After quizzing over 1,000 adults about their everyday lives, the study found that those who jumped out of bed at  7 a.m. were generally healthier, thrived in the workplace, and were surveyed as having higher levels of happiness than those who started their day at around 9 a.m..

As a self-proclaimed night owl, I have always avoided early classes. My level of function before 10 a.m. is minimal, unless I have a double caramel macchiato in my system. However, this semester I have a class at 8:45 a.m., forcing me to jump-start my day while the birds are still chirping. Consequently, within these first three weeks of school, I have noticed a positive change in my daily routine. I am far more alert and productive during the day. I return e-mails, pay bills, complete most of my readings for class, and find that I am far less of a grouch. This is a positive change in attitude that former psychology PhD student at Concordia, Denise Jarrin, understands all too well.

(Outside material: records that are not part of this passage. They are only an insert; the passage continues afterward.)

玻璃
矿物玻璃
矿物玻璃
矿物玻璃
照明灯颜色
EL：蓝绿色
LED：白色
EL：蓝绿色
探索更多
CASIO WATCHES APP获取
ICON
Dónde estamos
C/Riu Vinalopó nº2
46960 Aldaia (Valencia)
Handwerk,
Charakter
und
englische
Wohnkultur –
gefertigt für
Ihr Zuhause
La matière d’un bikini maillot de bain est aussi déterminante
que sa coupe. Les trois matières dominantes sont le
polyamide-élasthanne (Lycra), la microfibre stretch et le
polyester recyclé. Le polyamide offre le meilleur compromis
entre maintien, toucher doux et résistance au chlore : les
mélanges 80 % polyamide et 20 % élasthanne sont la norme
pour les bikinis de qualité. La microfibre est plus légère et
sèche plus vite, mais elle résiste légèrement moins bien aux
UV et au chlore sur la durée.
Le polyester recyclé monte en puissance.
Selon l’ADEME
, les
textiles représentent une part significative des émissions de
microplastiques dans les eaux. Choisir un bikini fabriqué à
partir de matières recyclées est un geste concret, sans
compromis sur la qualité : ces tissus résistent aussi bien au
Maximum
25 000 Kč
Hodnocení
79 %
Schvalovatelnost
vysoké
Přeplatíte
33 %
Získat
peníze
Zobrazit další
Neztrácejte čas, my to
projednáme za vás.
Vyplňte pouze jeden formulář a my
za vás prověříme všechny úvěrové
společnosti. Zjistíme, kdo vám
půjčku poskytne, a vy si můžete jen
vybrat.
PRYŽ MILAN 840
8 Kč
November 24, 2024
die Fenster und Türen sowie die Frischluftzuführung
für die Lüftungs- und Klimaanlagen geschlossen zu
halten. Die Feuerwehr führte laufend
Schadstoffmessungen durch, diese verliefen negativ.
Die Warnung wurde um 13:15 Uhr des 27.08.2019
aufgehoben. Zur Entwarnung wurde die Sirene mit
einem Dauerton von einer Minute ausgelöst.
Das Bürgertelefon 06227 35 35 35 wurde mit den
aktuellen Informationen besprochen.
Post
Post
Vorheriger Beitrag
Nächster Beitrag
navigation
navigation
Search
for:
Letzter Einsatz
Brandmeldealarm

“[The] general finding is that early risers do tend to have personality characteristics of being conscientious and open,” said Jarrin.

The University of Toronto examined the habits of two groups of people; young adults and older adults. Researchers found that older adults tend to rise early while young adults tend to sleep in until later hours of the day. This seems to ring true, especially for students who seem more prone to irregular sleeping patterns due to fluctuating school and work schedules. Implementing healthy sleep habits may come easier to someone working a nine-to-five job; however, it proves more difficult for those students trying to meet a deadline or cram for a mid-term.

“Staying up late to finish a paper is a feeling I know all too well,” said Concordia English literature student Angela De Cicco. “Sleep has become bittersweet because pressing snooze feels great, but I often wake up feeling unmotivated.”

Though procrastination seems to be an ongoing theme in a student’s day-to-day agenda, it sometimes leads to late nights over books with a coating of drool—a habit that can be difficult to shake.

Early birds have more hours in a day to cross off tasks on their to-do lists, providing a sense of accomplishment which can make you feel great and keep you motivated. While the benefits of waking early are as clear as black on white, the change in lifestyle is not an easy task.

Cathy  Beggan, founder of Rise-N-Shine, a company that came to fruition in 2006, offers all-natural supplements that can help adults wake after six to eight hours of sleep feeling alert and energized without the grogginess. Beggan also gives simple tips like avoiding chocolate, wine and coffee in the evening hours, as well as having dinner three to four hours prior to bedtime. She suggests drinking a glass of water in the morning to help hydrate, and establishing  a stretch and breathing routine to help you transition from night owl to morning riser.